Abstract:
Developing nanoparticulate delivery systems
that will allow easy movement and localization
of a drug to the target tissue and provide more
controlled release of the drug in vivo is a challenge in
nanomedicine. The aim of this study was to evaluate
the biodistribution of poly(D,L-lactide-co-glycolide)
(PLGA) nanoparticles containing samarium-153
oxide ([153Sm]Sm2O3) in vivo to prove that orally
administered nanoparticles alter the biodistribution of
a drug. These were then activated in a nuclear reactor
to produce radioactive 153Sm-loaded-PLGA nanoparticles.

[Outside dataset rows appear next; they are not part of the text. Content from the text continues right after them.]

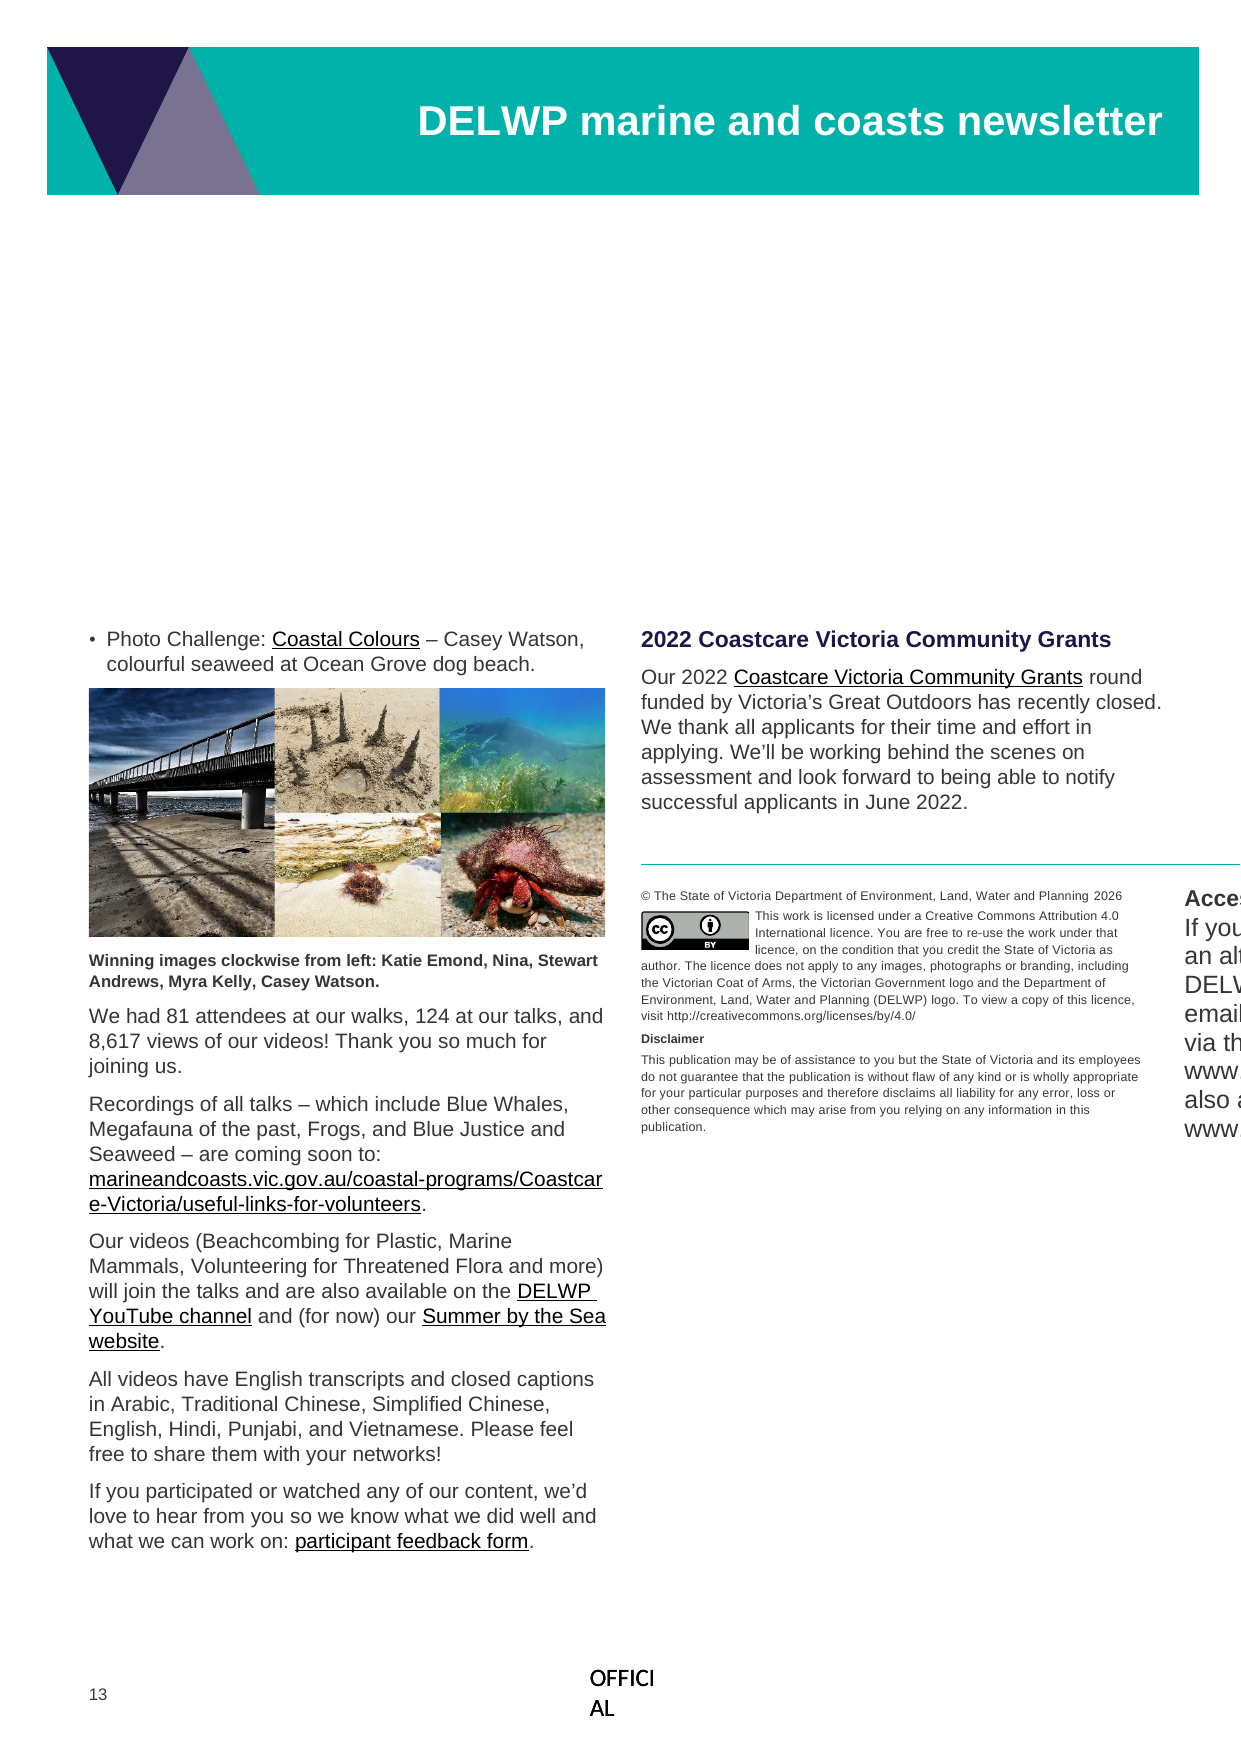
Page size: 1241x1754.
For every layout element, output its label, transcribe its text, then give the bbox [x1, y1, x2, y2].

table_header Accessibility If you would like to receive this publication in an alternative format, please telephone the DELWP Customer Service Centre on 136186, email customer.service@delwp.vic.gov.au, or via the National Relay Service on 133 677 www.relayservice.com.au. This document is also available on the internet at www.delwp.vic.gov.au. [1184, 865, 1240, 1168]
text We had 81 attendees at our walks, 124 at our talks, and 8,617 views of our videos! Thank you so much for joining us. [89, 1003, 611, 1078]
subtitle 2022 Coastcare Victoria Community Grants [641, 626, 1163, 653]
text Recordings of all talks – which include Blue Whales, Megafauna of the past, Frogs, and Blue Justice and Seaweed – are coming soon to: marineandcoasts.vic.gov.au/coastal-programs/Coastcare-Victoria/useful-links-for-volunteers. [89, 1091, 611, 1216]
text All videos have English transcripts and closed captions in Arabic, Traditional Chinese, Simplified Chinese, English, Hindi, Punjabi, and Vietnamese. Please feel free to share them with your networks! [89, 1366, 611, 1466]
text Our 2022 Coastcare Victoria Community Grants round funded by Victoria’s Great Outdoors has recently closed. We thank all applicants for their time and effort in applying. We’ll be working behind the scenes on assessment and look forward to being able to notify successful applicants in June 2022. [641, 663, 1163, 813]
text Our videos (Beachcombing for Plastic, Marine Mammals, Volunteering for Threatened Flora and more) will join the talks and are also available on the DELWP YouTube channel and (for now) our Summer by the Sea website. [89, 1228, 611, 1353]
text Winning images clockwise from left: Katie Emond, Nina, Stewart Andrews, Myra Kelly, Casey Watson. [89, 949, 611, 991]
list Photo Challenge: Coastal Colours – Casey Watson, colourful seaweed at Ocean Grove dog beach. [89, 626, 611, 676]
text If you participated or watched any of our content, we’d love to hear from you so we know what we did well and what we can work on: participant feedback form. [89, 1478, 611, 1553]
table_header © The State of Victoria Department of Environment, Land, Water and Planning 2022 This work is licensed under a Creative Commons Attribution 4.0 International licence. You are free to re-use the work under that licence, on the condition that you credit the State of Victoria as author. The licence does not apply to any images, photographs or branding, including the Victorian Coat of Arms, the Victorian Government logo and the Department of Environment, Land, Water and Planning (DELWP) logo. To view a copy of this licence, visit http://creativecommons.org/licenses/by/4.0/ Disclaimer This publication may be of assistance to you but the State of Victoria and its employees do not guarantee that the publication is without flaw of any kind or is wholly appropriate for your particular purposes and therefore disclaims all liability for any error, loss or other consequence which may arise from you relying on any information in this publication. [641, 865, 1184, 1168]
picture [88, 688, 606, 937]
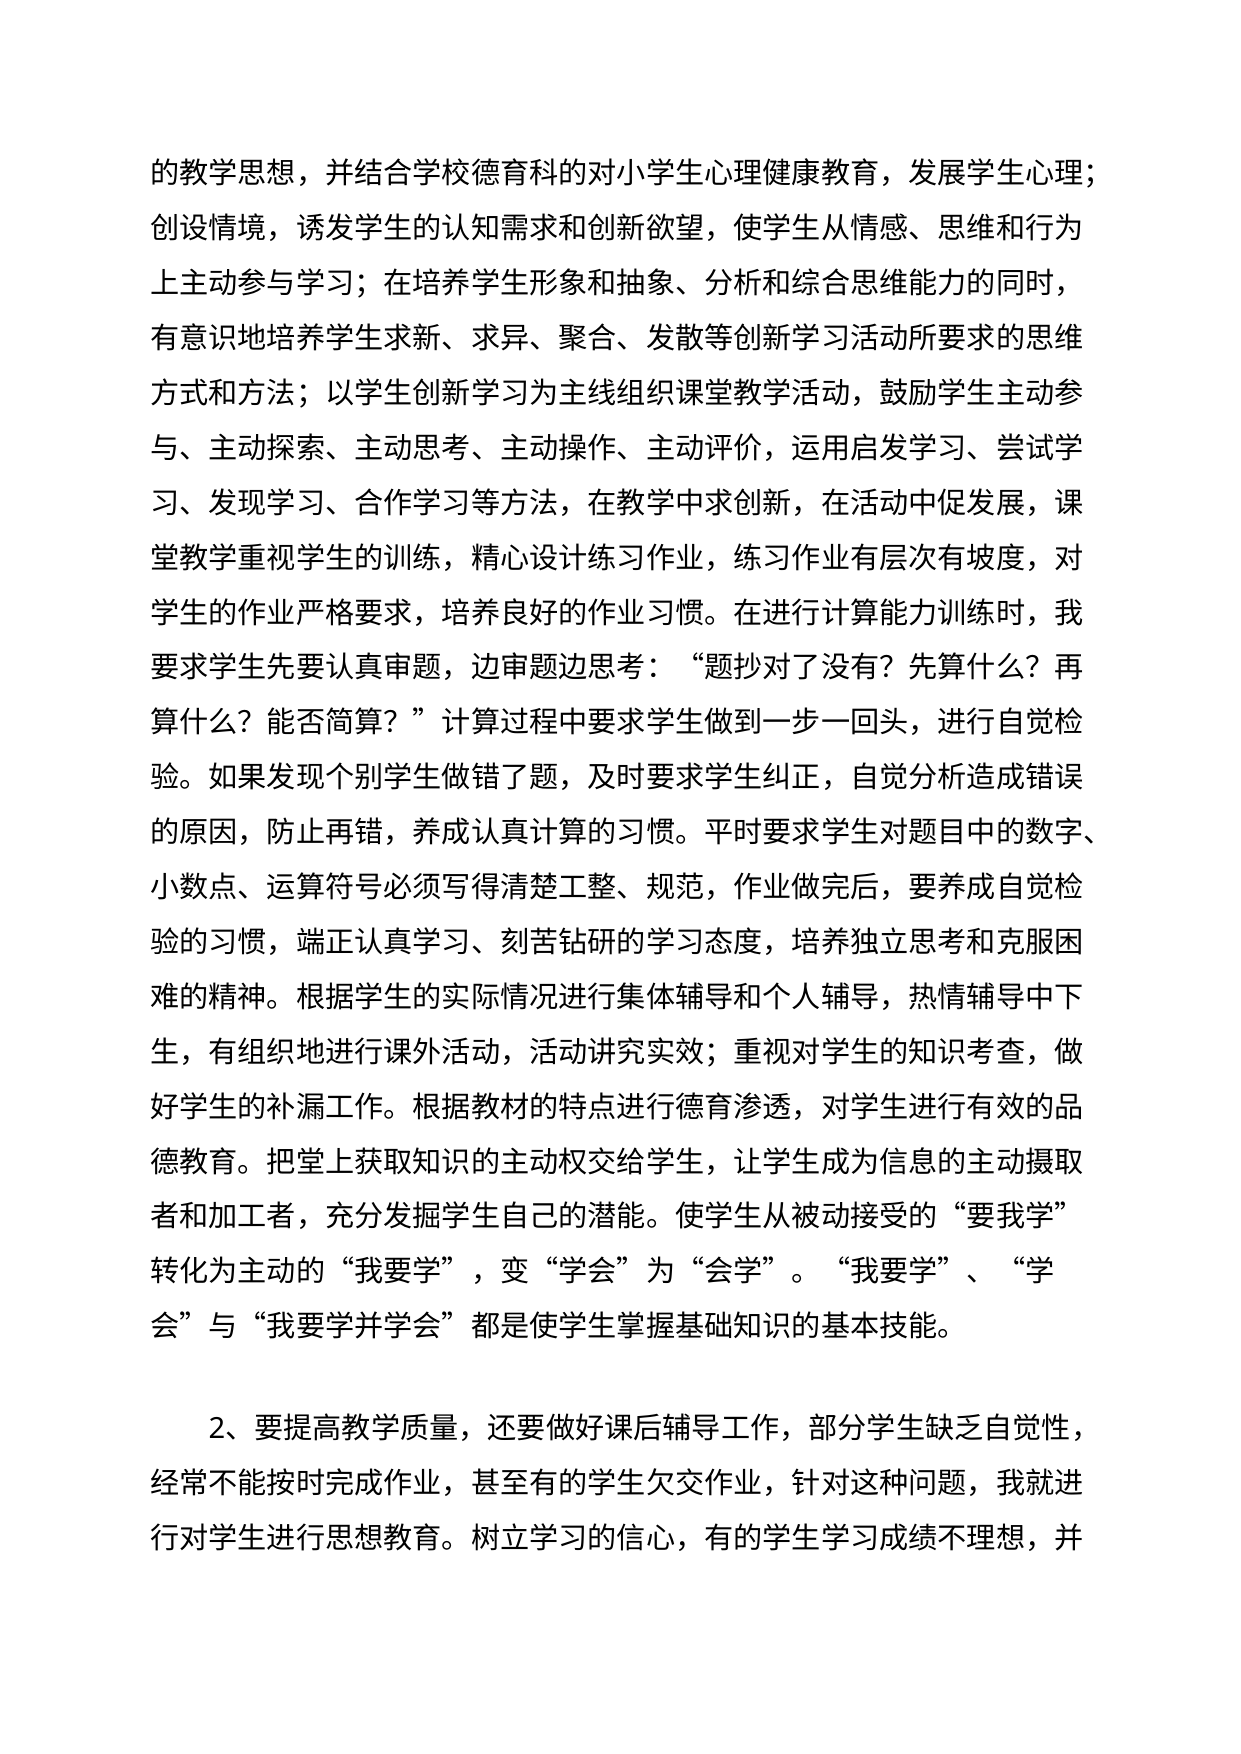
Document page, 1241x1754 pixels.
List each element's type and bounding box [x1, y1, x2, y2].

text [150, 1404, 1090, 1557]
text [150, 150, 1090, 1345]
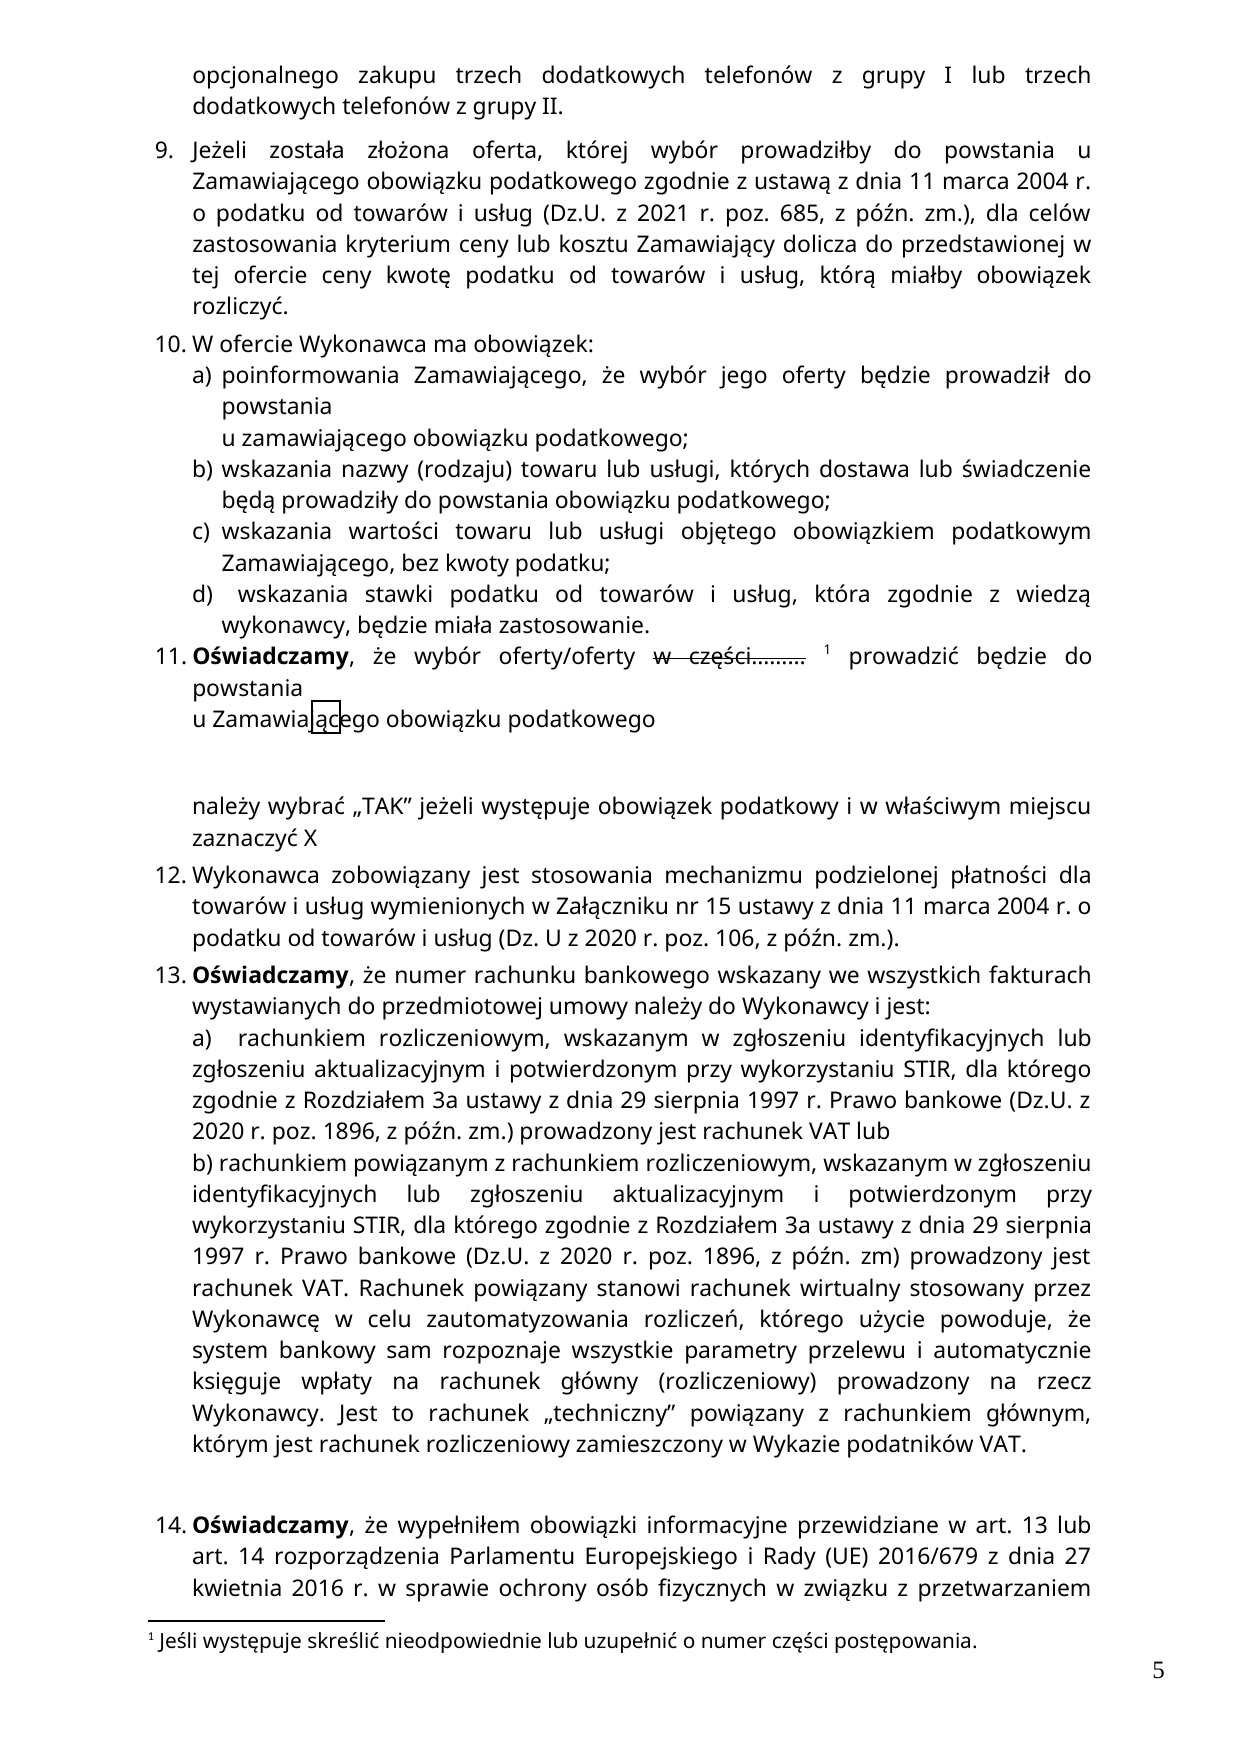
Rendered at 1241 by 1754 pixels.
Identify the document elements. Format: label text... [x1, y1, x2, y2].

The nanoparticles were characterized for size,
zeta potential, and morphology. The nanoparticles
were orally and intravenously (IV) administered to
rats in order to trace their uptake through imaging and biodistribution studies. The 153Sm-loaded-PLGA
nanoparticles had an average size of 281 ± 6.3 nm
and a PDI average of 0.22. The zeta potential ranged
between 5 and 20 mV. The [153Sm]Sm2O3 loaded
PLGA nanoparticles, orally administered were distributed
to most organs at low levels, indicating that
there was absorption of nanoparticles. While the IV
injected [153Sm]Sm2O3-loaded PLGA nanoparticles
exhibited the highest localization of nanoparticles in
the spleen (8.63 %ID/g) and liver (3.07 %ID/g),
confirming that nanoparticles are rapidly removed
from the blood by the RES, leading to rapid uptake in
the liver and spleen. From the biodistribution data
obtained, it is clear that polymeric nanoscale delivery
systems would be suitable for improving permeability
and thus the bioavailability of therapeutic compounds.